*Set exercise 1*. In the documentation passage below, substitute "Gamma" for "Inverse Gaussian" and give back the text between "Step 5: Update" and "with right skew.", inclusive.

*Passage*.
☆ ☆ ☆ ☆

Step 5: Update Documentation

Add to Families Theory Page

<!-- docs/theory/families.md -->

## Inverse Gaussian Family

**Use for**: Positive continuous data with right skew.

### Properties

| Property | Value |
|----------|-------|
| Variance | V(μ) = μ³ |
| Canonical link | 1/μ² |
| Common link | Log |
| Valid μ range | (0, +∞) |

### Unit Deviance

$$
d(y, \mu) = \frac{(y - \mu)^2}{y \mu^2}
$$

Add to Quick Start

<!-- docs/getting-started/quickstart.md -->

| Data Type | Family | Example |
|-----------|--------|---------|
| ... | ... | ... |
| Positive right-skewed | `"inversegaussian"` | Waiting times, durations |

Step 6: Rebuild and Test

# Rebuild
maturin develop

# Run all tests
cargo test -p rustystats-core
uv run pytest tests/python/ -v

# Verify docs build
mkdocs build

Checklist

  • [ ] Rust implementation in families/
  • [ ] Unit tests for variance, deviance, initialization
  • [ ] Export from families/mod.rs
  • [ ] PyO3 wrapper class
  • [ ] Register in #[pymodule]
  • [ ] Add to fit_glm family matching
  • [ ] Export from Python package
  • [ ] Python tests
  • [ ] Documentation updates
  • [ ] Full test suite passes

☆ ☆ ☆ ☆

*Record extracts*.

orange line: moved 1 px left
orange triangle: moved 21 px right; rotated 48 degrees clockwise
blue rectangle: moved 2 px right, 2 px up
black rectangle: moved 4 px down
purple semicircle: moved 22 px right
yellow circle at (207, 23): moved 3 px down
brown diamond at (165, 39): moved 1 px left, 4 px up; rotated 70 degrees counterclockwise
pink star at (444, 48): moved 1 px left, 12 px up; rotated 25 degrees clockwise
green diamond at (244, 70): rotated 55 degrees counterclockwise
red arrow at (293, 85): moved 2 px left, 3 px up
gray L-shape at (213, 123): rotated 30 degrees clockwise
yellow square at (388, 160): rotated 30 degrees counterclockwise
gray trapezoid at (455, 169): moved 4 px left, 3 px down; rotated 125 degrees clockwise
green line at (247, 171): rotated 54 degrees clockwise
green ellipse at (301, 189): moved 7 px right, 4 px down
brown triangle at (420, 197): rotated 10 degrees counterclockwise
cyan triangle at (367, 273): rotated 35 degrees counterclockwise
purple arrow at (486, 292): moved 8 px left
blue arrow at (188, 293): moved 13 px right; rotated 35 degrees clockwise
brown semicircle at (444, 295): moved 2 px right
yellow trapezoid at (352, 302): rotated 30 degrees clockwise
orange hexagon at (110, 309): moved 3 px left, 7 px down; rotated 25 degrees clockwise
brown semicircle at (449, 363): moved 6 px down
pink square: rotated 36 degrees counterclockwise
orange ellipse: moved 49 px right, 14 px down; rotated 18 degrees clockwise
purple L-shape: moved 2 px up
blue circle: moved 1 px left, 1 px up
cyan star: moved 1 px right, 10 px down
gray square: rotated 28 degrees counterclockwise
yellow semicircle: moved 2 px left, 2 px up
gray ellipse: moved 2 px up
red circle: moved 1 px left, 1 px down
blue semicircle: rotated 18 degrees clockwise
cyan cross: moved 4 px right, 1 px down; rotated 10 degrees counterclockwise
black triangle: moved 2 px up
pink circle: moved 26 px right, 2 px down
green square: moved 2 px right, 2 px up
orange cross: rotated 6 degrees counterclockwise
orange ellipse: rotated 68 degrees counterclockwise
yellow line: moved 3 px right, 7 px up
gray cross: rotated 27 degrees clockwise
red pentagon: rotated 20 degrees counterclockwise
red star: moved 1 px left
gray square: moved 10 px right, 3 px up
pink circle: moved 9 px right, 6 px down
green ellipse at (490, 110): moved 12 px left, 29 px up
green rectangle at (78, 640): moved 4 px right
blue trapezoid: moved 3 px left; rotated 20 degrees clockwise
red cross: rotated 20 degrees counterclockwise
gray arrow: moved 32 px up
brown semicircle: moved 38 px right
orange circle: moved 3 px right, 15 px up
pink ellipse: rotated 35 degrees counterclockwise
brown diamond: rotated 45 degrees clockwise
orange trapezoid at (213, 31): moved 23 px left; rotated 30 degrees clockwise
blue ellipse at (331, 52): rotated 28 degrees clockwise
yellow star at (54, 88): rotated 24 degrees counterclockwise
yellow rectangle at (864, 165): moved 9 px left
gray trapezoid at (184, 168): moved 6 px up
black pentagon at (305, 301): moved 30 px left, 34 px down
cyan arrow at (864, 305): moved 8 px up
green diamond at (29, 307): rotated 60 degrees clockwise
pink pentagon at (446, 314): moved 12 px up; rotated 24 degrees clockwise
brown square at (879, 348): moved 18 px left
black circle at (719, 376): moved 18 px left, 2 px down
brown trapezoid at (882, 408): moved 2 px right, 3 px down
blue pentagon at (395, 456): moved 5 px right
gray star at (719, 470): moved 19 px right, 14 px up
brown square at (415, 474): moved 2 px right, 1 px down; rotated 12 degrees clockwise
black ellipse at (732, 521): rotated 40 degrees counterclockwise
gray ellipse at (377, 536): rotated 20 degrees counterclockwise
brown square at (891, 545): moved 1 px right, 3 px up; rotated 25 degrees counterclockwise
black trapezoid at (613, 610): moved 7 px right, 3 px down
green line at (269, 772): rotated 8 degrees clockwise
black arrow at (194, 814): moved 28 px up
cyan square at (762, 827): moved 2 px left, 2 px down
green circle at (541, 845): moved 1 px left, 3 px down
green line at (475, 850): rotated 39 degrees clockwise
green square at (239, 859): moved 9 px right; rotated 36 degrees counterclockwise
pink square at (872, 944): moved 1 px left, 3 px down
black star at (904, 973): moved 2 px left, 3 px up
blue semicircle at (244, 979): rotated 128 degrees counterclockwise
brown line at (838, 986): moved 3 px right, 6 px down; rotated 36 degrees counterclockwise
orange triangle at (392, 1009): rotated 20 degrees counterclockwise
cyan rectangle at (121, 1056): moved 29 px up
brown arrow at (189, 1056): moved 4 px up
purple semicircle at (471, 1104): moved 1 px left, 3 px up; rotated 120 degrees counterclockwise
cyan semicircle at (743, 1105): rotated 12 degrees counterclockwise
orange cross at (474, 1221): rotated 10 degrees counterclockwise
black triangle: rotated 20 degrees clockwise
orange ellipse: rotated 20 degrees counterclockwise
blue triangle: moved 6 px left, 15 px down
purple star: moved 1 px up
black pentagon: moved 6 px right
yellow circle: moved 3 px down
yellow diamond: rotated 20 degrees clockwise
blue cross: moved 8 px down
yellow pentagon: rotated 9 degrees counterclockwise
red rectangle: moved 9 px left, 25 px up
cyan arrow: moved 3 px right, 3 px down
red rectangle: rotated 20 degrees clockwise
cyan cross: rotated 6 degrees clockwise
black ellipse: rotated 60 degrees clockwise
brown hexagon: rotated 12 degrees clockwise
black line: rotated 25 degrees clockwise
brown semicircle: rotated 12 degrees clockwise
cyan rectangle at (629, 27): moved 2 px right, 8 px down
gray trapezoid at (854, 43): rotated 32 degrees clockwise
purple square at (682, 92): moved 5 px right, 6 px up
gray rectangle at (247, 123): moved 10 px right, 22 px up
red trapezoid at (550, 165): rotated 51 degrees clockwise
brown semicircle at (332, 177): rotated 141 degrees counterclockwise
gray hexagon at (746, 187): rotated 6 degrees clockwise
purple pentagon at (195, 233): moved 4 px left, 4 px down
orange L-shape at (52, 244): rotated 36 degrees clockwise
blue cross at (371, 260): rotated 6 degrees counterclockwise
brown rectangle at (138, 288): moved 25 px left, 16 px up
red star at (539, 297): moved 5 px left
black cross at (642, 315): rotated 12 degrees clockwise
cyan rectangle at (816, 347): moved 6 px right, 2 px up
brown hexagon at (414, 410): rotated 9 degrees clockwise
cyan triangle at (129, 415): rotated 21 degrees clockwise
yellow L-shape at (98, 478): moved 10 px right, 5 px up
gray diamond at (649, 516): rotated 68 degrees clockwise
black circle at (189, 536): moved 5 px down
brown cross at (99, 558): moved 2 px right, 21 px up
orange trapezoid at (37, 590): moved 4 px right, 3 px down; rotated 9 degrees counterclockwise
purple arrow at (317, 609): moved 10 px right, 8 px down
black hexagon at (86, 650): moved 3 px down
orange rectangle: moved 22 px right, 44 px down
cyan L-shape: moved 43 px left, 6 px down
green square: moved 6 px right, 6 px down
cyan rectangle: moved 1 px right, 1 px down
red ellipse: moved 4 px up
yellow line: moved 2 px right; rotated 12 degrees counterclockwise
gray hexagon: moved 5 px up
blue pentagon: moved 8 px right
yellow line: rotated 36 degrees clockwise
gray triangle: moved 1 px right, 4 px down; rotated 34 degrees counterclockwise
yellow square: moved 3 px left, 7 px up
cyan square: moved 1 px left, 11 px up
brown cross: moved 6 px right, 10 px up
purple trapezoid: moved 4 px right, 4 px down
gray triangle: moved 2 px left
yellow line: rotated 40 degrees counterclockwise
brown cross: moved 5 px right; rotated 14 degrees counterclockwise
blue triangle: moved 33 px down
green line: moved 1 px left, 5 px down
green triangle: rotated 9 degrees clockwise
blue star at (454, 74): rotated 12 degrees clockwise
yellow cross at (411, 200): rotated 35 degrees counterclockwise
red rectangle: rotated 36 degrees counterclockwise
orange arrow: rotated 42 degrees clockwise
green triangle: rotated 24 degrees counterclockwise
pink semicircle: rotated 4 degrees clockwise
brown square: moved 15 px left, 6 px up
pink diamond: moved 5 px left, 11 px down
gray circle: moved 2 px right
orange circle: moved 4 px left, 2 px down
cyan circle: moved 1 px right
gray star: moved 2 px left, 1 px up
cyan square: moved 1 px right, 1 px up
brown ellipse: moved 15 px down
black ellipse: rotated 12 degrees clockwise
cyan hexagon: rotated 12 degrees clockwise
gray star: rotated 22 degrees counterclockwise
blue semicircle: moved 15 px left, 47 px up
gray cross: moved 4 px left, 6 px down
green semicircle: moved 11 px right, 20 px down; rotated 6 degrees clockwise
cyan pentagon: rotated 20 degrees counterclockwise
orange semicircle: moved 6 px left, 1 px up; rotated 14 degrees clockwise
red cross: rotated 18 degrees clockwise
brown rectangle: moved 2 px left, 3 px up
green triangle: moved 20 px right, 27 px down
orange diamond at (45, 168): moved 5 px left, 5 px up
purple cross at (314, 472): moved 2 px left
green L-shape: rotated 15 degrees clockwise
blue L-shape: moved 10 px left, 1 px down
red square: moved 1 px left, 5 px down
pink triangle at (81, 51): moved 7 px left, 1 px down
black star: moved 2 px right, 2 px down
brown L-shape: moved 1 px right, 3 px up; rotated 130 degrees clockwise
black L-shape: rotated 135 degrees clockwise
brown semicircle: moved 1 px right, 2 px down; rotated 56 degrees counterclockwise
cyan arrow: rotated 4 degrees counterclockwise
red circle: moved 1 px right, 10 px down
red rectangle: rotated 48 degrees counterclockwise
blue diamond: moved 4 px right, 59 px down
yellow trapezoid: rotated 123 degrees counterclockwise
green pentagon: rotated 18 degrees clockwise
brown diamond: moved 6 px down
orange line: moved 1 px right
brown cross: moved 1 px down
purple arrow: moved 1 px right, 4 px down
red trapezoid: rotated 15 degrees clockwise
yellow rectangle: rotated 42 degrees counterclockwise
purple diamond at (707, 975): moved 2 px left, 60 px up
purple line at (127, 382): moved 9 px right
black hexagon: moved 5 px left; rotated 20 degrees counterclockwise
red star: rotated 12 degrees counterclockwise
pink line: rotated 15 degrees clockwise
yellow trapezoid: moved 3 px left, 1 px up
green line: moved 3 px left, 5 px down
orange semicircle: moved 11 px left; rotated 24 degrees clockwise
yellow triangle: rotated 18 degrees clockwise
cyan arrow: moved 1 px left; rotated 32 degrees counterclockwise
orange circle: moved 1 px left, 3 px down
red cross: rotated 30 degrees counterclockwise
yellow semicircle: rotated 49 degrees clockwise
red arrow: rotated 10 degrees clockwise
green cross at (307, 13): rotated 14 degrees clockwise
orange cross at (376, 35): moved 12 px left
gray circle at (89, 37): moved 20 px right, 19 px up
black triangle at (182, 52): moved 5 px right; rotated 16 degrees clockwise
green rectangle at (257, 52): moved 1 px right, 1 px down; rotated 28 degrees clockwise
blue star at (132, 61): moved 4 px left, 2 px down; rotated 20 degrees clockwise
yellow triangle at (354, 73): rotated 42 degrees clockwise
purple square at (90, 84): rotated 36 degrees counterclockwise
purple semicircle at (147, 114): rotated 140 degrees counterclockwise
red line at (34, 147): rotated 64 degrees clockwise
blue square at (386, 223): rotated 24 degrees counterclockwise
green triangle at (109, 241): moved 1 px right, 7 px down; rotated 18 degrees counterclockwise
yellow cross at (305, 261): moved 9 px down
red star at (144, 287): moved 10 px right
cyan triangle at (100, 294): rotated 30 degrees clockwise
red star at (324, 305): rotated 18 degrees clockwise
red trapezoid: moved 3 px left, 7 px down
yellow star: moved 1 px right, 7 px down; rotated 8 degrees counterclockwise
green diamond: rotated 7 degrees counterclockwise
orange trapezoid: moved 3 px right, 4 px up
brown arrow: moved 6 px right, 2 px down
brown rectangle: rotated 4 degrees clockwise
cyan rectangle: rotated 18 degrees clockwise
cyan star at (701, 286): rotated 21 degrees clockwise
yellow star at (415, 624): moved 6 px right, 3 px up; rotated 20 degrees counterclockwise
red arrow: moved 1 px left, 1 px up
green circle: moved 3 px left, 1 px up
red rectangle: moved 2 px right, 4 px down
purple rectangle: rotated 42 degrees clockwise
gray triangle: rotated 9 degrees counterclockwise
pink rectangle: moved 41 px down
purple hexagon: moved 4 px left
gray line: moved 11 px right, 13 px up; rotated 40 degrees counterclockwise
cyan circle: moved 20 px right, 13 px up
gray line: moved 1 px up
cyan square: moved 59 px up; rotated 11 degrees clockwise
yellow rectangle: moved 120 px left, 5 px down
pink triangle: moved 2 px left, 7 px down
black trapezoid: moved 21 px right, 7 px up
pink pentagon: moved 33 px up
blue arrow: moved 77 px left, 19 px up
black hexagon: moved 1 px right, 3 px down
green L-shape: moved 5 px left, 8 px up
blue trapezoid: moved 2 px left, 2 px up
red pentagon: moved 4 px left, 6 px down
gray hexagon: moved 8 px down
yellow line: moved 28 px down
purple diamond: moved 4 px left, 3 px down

☆ ☆ ☆ ☆

*Set exercise 2*. Retype the records character for character, starting at their first line and ending with the line that holds "gray L-shape at", inclusive.

*Correct output 1*.
Step 5: Update Documentation

Add to Families Theory Page

<!-- docs/theory/families.md -->

## Gamma Family

**Use for**: Positive continuous data with right skew.

*Correct output 2*.
orange line: moved 1 px left
orange triangle: moved 21 px right; rotated 48 degrees clockwise
blue rectangle: moved 2 px right, 2 px up
black rectangle: moved 4 px down
purple semicircle: moved 22 px right
yellow circle at (207, 23): moved 3 px down
brown diamond at (165, 39): moved 1 px left, 4 px up; rotated 70 degrees counterclockwise
pink star at (444, 48): moved 1 px left, 12 px up; rotated 25 degrees clockwise
green diamond at (244, 70): rotated 55 degrees counterclockwise
red arrow at (293, 85): moved 2 px left, 3 px up
gray L-shape at (213, 123): rotated 30 degrees clockwise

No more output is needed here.